Have you guys found the solution ?
I have opened this issue from a long time ago and others also introduce bugs for free but they don't consider them at all
Well issue is resolved for me. Here is what I did.
@Sri06006
that's a basic consideration for installing GPU related packages which majority of us have correctly installed them and it already shows the GPU
For me , the problem is not with GPU utilization. I can see the GPU utilization is there but the training takes more time when I am using GPU. It is more faster on CPU
I have also come across this (frustrating) issue.. using GTX 1080 ti and can detect GPU no problem in tensorflow. Have reinstalled drivers several times but still no joy.

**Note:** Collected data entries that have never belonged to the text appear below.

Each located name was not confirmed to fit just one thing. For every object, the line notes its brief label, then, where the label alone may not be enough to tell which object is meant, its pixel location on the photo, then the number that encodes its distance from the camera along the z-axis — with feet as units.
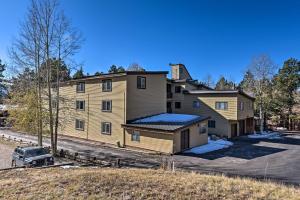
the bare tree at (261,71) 118.11
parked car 53.62
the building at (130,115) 73.56
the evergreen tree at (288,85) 133.18
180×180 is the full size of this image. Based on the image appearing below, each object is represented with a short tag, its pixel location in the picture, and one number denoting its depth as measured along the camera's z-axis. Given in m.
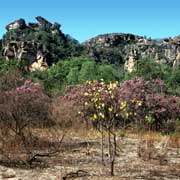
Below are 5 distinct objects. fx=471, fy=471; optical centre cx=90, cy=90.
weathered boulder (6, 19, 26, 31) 93.44
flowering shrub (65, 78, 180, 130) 22.12
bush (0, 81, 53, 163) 12.27
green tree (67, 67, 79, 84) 49.28
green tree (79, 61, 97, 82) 48.41
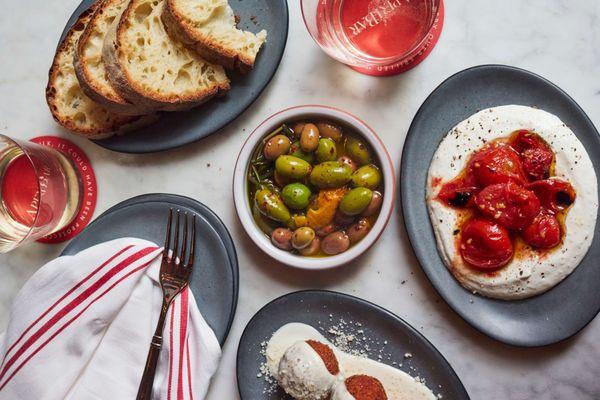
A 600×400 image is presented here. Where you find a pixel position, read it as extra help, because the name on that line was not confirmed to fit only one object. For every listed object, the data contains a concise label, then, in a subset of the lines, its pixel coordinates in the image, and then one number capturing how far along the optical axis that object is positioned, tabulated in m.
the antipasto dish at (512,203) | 0.59
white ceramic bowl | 0.59
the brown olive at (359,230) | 0.60
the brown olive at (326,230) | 0.60
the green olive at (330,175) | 0.59
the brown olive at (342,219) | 0.60
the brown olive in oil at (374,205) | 0.59
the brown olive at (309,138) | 0.60
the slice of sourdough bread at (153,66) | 0.60
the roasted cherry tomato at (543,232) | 0.59
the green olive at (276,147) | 0.60
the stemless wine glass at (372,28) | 0.61
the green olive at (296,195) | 0.59
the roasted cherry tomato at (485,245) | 0.58
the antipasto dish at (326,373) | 0.57
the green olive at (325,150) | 0.60
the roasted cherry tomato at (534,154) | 0.59
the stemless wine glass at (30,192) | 0.61
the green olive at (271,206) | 0.60
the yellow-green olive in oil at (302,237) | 0.59
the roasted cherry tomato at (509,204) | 0.58
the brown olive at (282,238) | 0.60
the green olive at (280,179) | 0.60
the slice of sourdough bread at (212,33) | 0.60
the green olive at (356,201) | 0.58
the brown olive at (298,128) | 0.61
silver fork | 0.60
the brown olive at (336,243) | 0.59
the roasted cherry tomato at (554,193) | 0.59
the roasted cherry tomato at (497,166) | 0.58
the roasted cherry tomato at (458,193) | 0.60
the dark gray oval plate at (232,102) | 0.62
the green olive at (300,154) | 0.61
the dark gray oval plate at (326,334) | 0.60
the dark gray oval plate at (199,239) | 0.61
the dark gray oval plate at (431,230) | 0.59
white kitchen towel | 0.60
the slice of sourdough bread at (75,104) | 0.63
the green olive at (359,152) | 0.60
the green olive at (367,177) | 0.59
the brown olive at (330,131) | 0.61
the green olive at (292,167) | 0.59
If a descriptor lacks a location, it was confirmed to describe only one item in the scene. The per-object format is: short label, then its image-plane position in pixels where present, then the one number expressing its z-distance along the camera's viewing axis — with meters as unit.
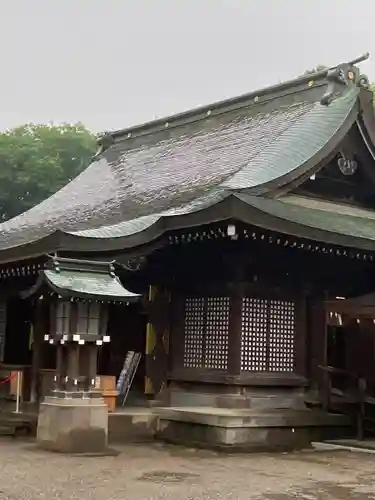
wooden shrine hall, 12.68
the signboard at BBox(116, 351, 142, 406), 15.89
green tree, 43.72
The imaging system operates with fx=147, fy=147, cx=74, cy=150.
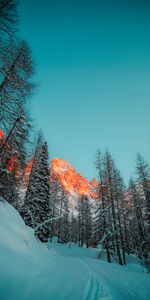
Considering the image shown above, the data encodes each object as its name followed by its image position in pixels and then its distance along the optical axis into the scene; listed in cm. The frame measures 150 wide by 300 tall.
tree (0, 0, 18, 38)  539
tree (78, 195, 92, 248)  3462
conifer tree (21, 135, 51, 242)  1541
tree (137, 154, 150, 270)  1581
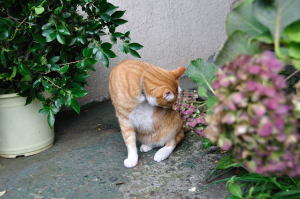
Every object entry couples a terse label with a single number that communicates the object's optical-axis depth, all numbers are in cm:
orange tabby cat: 209
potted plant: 211
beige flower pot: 236
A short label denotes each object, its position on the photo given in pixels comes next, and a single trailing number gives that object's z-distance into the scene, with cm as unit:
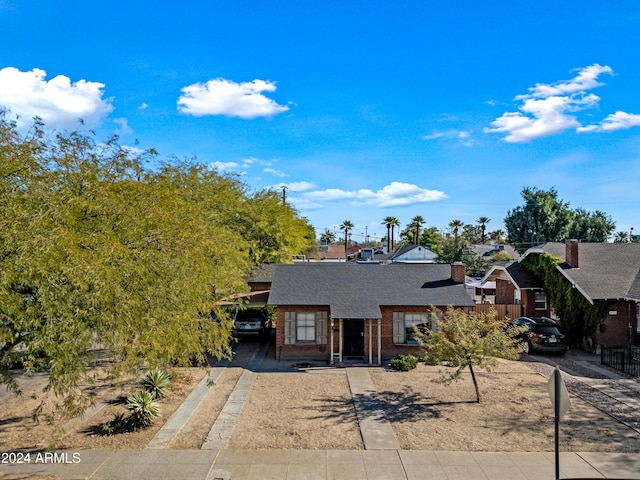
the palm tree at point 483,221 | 9762
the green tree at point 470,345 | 1449
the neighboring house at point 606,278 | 2314
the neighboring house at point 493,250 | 6831
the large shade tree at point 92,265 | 789
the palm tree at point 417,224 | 8338
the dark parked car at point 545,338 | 2222
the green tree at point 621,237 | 7562
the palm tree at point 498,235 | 10514
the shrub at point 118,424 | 1269
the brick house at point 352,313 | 2186
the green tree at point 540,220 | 5888
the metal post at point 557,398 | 807
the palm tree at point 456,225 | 7729
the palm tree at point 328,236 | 12638
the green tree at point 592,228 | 5847
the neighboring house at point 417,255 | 6253
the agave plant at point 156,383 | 1552
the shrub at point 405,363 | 1988
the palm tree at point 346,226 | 10825
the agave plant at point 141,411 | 1295
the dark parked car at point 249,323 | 2655
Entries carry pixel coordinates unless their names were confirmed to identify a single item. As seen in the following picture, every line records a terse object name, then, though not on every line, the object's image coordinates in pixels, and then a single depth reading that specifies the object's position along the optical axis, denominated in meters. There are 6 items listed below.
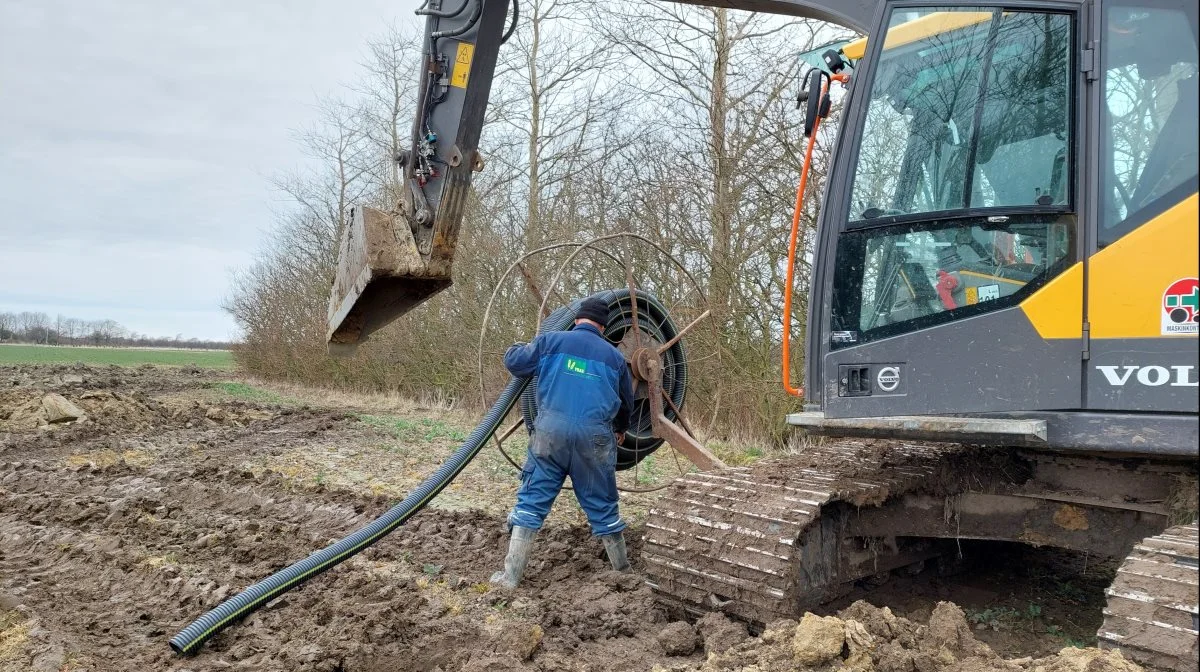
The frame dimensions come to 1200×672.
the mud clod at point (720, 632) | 4.05
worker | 5.15
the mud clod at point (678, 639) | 4.16
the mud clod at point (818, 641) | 3.27
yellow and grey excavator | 3.19
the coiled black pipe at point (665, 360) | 6.30
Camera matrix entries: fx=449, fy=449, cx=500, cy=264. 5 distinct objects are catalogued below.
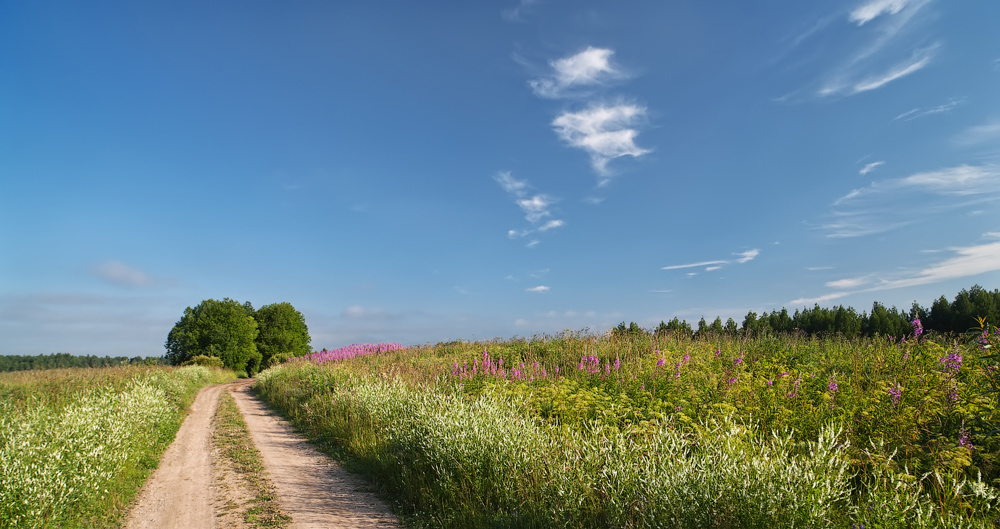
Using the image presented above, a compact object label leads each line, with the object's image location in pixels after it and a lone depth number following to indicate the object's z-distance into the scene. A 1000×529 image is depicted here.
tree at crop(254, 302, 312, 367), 61.91
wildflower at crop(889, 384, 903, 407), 6.04
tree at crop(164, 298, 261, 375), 52.81
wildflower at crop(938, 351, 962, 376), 6.77
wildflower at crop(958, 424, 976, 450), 4.45
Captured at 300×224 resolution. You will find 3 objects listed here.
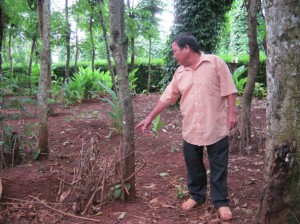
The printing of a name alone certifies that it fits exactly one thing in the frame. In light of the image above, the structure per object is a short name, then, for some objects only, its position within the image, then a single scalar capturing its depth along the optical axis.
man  2.97
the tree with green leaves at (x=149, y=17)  10.48
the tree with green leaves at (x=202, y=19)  8.73
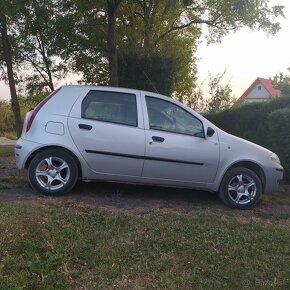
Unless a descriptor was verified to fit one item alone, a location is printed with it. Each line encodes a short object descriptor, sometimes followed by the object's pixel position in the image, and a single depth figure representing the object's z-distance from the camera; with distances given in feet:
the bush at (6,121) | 63.28
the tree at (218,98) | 39.40
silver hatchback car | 14.59
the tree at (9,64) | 31.76
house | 114.74
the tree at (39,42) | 24.13
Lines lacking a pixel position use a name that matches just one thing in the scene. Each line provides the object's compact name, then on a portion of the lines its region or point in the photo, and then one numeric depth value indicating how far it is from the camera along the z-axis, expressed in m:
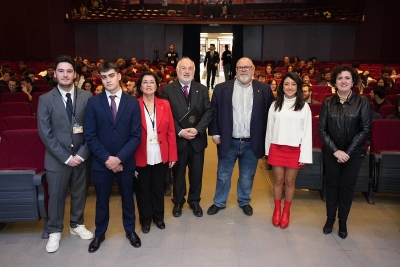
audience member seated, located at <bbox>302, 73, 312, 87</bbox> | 6.55
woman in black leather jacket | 2.91
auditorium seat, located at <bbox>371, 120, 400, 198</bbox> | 3.70
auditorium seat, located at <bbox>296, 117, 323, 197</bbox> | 3.84
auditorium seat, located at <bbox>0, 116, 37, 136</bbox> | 3.92
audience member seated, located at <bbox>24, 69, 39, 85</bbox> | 7.09
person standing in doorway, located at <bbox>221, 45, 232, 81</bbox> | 13.66
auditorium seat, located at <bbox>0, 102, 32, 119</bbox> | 4.86
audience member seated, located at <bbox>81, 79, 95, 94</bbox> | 5.91
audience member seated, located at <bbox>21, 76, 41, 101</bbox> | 6.29
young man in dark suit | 2.70
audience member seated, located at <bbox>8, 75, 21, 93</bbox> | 6.19
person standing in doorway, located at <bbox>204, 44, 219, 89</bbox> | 12.48
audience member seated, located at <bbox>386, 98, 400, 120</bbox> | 4.27
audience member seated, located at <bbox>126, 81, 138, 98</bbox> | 4.65
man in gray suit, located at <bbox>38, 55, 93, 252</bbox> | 2.74
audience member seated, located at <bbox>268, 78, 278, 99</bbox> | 6.04
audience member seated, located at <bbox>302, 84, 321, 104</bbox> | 5.08
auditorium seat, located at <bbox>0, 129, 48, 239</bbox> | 2.98
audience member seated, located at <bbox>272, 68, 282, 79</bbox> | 8.16
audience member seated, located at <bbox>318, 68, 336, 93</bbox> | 7.55
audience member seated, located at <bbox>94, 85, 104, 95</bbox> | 5.61
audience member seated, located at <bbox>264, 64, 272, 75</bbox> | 10.15
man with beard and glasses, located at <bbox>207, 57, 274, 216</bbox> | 3.32
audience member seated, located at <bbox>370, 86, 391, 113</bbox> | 5.29
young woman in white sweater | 3.06
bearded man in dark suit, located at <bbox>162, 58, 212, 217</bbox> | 3.30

Last week when I ran it on the CPU only version it ran perfectly fine for me (albeit slowly), but now the CPU usage flies up to 100% before the whole PC freezes even before the training queues start. A part of me is quite relieved to see that it's not juts me its happening to and that it very well could be a bug. Hopefully there is a fix available soon.
Same issue is happening to me on Tensorflow-GPU 1.9.0. Lots of CPU usage but only around 2.5% GPU usage.
EDIT: Forgot to mention I was using this repo
I got it working by using the following SSD_mobilenet at https://github.com/tensorflow/models/blob/master/object_detection/samples/configs/ssd_mobilenet_v1_pets.config
Also found at: https://pythonprogramming.net/training-custom-objects-tensorflow-object-detection-api-tutorial/
Hope it helps someone! :)
@kcobrien : Can you please explain a bit , how did you made the training faster with GPU. The link "https://github.com/tensorflow/models/blob/master/object_detection/samples/configs/ssd_mobilenet_v1_pets.config" is not working for me.
@nitinpapadkar Try to get the ssd_mobilenet from this link instead: https://pythonprogramming.net/training-custom-objects-tensorflow-object-detection-api-tutorial/
I am using tensorflow 1.8 and CUDA 9.0 and I made sure to test that my GPU is responsive in tensorflow.
Also worth noting that when my model is training my CPU usage stays between 70-99% (I assume because I am loading images into the model) but it is clearly using my GPU to train and the PC no longer freezes.
I am not sure if there is still a bug with tensorflow 1.8 and cuda 9.0 but it seems that perhaps its more to do with model versions being used? I could be wrong though. Worth training with the model at the link above and seeing if that makes any difference :)
thanks @kcobrien . however it still not solve my problem. Checking now with more complex model
I have the same problem with a GTX 1070 tensorflow 1.10 and cuda 9.0
@wildpig22 @sheucm @moshebitan I have the same problem. Do you solve it?
Duplicate issue! i found an older issue here can we close this and continue the conversation there?
@Prakash19921206
There is no solution for this weird problem in your mentioned thread either. Therefore it makes no difference.
I installed Ubuntu 18.04. its training there much faster!
same issue...
Hi,
I have installed the tensorflow-gpu 1.5 or 1.6.rc0 in accompany with Cuda-9.0 and CuDNN-7.0.5 When I start training using
train.py
, it detects the GPU, but it starts the training on the CPU and CPU load is 100%. The GPU memory gets filled and its core clocks increases but it does not show any consistent load on the cores.